Listing of Endangered Species to Be Clarified by the Administration

December 29, 2011

 

A new rule proposed by the Obama administration Friday seeks to end the practice of classifying some endangered species differently in various states.

This new policy would make clear that an animal or a plant could be listed as endangered or threatened if the threats happen in a “significant portion of its range,” even such threat crosses state lines and does not apply to the entire range of the species.

The draft policy will replace a rule made during the Bush administration, which allowed animals like Preble’s meadow jumping mouse and the gray wolf to have different classifications in neighboring states. Last spring, the 2007 rule was withdrawn after two federal courts rejected it.

In the gray wolves’ case, the government in 2009 tried to lift protections for the predators in Montana and Idaho but left them in place in Wyoming where state laws allowed them to be shot on sight in most areas of the state. That rule was seen as too harsh to ensure the long-term survival of the species.

The protections across the region were later reinstated by U.S. District Judge Donald Molloy, ruling that the agency could not declare the wolves recovered in two states when a portion of the same population remained threatened in Wyoming.

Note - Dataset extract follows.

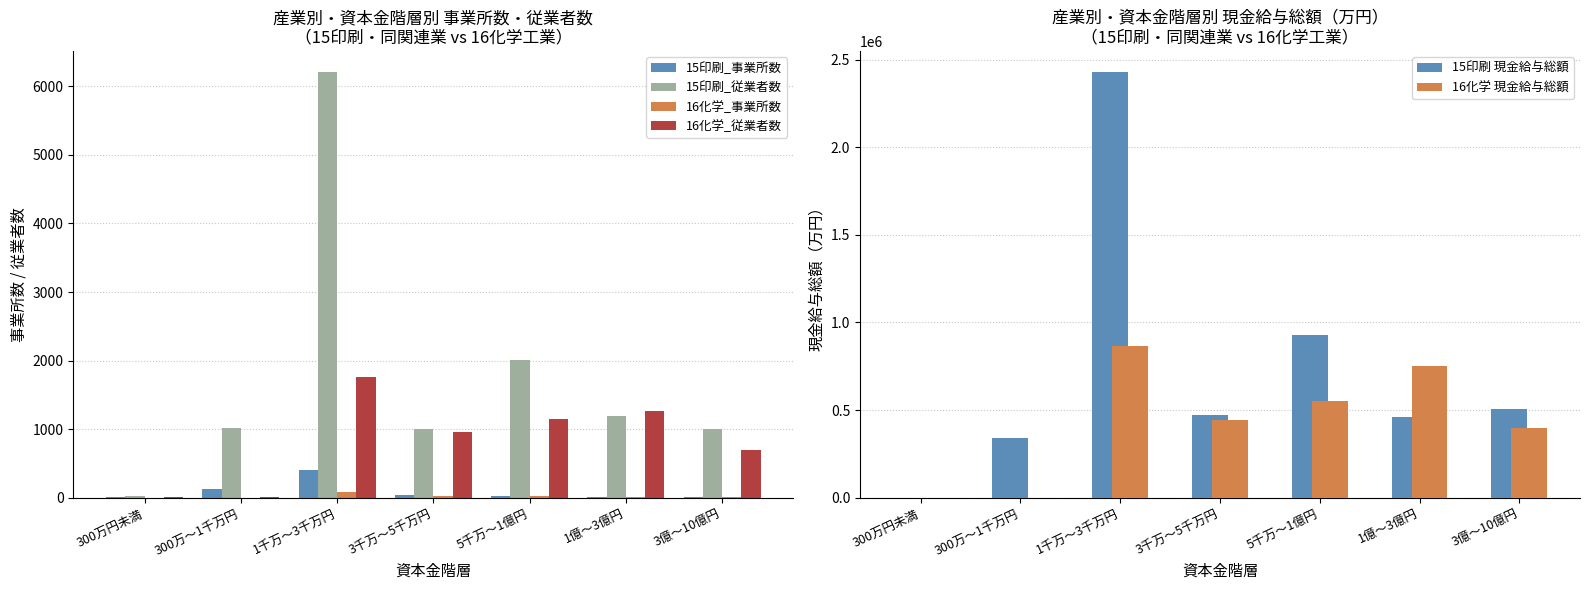

Rank the categories by 15印刷_従業者数 value from lowest to highest.

300万円未満, 3千万〜5千万円, 3億〜10億円, 300万〜1千万円, 1億〜3億円, 5千万〜1億円, 1千万〜3千万円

This spring, Congress intervened in the dispute with regards to removing the protections in Montana and Idaho. A new proposal, which is still pending, has since been offered by the federal government, to take the wolves off the list of endangered species in Wyoming.

In rejecting the Bush policy on endangered species list, Molloy said that it was “at its heart a political solution that does not comply with the ESA or the Endangered Species Act.”